> [Supplied records]
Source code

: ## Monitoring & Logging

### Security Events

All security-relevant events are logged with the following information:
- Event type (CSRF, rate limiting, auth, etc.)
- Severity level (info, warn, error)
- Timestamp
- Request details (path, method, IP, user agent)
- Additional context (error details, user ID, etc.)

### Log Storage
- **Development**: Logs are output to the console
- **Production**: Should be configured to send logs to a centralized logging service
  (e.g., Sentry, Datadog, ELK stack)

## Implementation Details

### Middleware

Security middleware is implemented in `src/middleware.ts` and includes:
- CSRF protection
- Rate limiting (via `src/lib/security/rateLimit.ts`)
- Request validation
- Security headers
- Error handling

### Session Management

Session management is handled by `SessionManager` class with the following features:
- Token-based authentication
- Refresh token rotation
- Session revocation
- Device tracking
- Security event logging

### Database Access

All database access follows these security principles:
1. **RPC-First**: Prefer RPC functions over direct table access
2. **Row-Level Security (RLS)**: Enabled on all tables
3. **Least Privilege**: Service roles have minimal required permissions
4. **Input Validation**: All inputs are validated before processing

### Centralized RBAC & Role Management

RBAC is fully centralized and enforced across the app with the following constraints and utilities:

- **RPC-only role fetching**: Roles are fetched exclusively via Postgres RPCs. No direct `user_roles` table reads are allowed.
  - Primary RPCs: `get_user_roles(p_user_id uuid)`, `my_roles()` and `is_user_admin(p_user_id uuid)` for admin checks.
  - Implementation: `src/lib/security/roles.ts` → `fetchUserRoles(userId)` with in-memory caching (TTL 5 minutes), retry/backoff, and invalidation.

> [Your instructions]
Go through the material and copy each line that contains "RPCs".

> [Written solution]
- **RPC-only role fetching**: Roles are fetched exclusively via Postgres RPCs. No direct `user_roles` table reads are allowed.
  - Primary RPCs: `get_user_roles(p_user_id uuid)`, `my_roles()` and `is_user_admin(p_user_id uuid)` for admin checks.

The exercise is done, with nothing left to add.